■ **Data**
= = = =
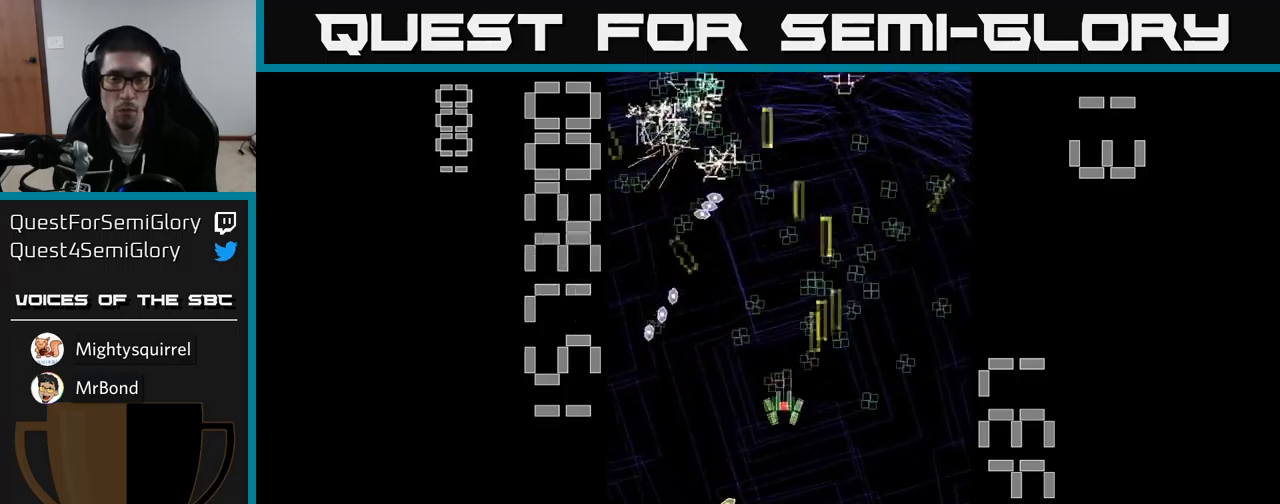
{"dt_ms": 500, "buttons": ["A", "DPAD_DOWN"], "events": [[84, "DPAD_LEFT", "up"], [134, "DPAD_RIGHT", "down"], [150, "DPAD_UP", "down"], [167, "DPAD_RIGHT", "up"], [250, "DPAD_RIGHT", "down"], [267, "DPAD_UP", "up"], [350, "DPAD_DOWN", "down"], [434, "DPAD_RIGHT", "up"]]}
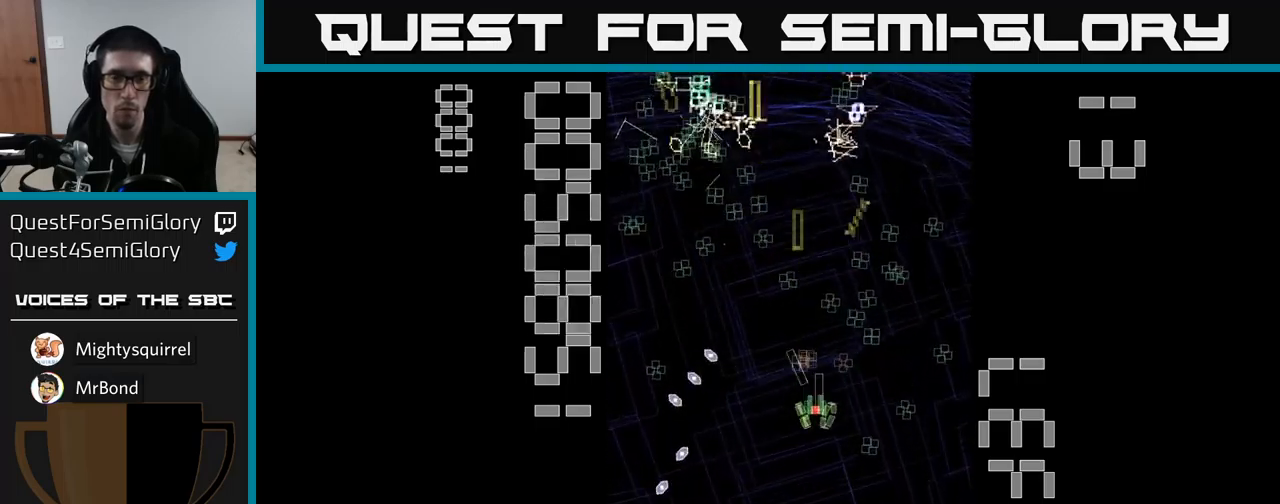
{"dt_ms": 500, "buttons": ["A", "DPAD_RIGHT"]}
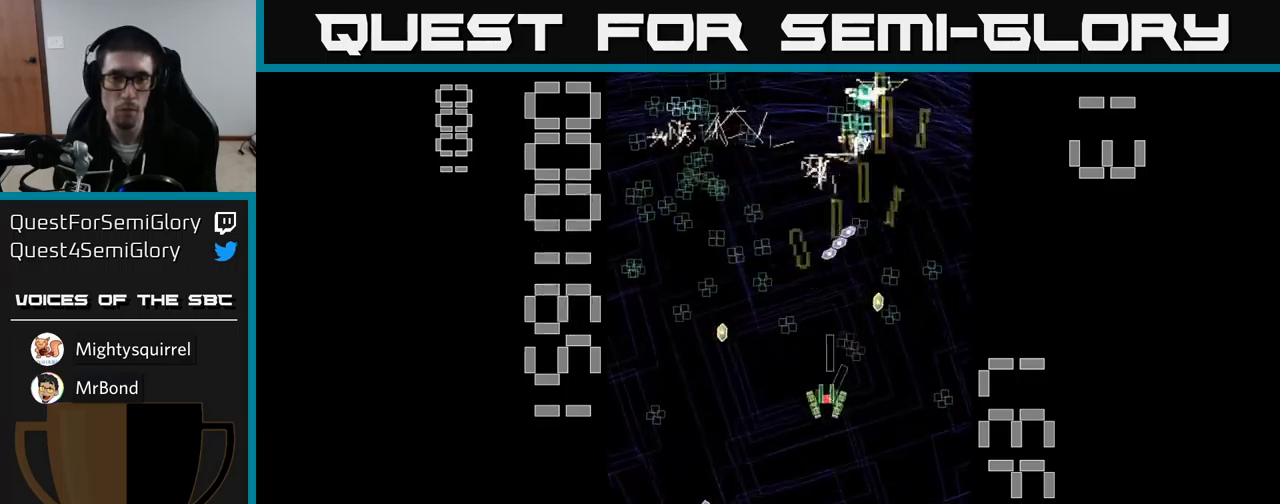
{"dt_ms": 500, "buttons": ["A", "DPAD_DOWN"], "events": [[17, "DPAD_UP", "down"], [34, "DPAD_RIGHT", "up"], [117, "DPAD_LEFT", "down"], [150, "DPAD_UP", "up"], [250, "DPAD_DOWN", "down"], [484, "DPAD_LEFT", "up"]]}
= = = =
Each line above should be output exactly, apart from the pictures.

■ **Reply**
{"dt_ms": 500, "buttons": ["A", "DPAD_DOWN"], "events": [[84, "DPAD_LEFT", "up"], [134, "DPAD_RIGHT", "down"], [150, "DPAD_UP", "down"], [167, "DPAD_RIGHT", "up"], [250, "DPAD_RIGHT", "down"], [267, "DPAD_UP", "up"], [350, "DPAD_DOWN", "down"], [434, "DPAD_RIGHT", "up"]]}
{"dt_ms": 500, "buttons": ["A", "DPAD_RIGHT"]}
{"dt_ms": 500, "buttons": ["A", "DPAD_DOWN"], "events": [[17, "DPAD_UP", "down"], [34, "DPAD_RIGHT", "up"], [117, "DPAD_LEFT", "down"], [150, "DPAD_UP", "up"], [250, "DPAD_DOWN", "down"], [484, "DPAD_LEFT", "up"]]}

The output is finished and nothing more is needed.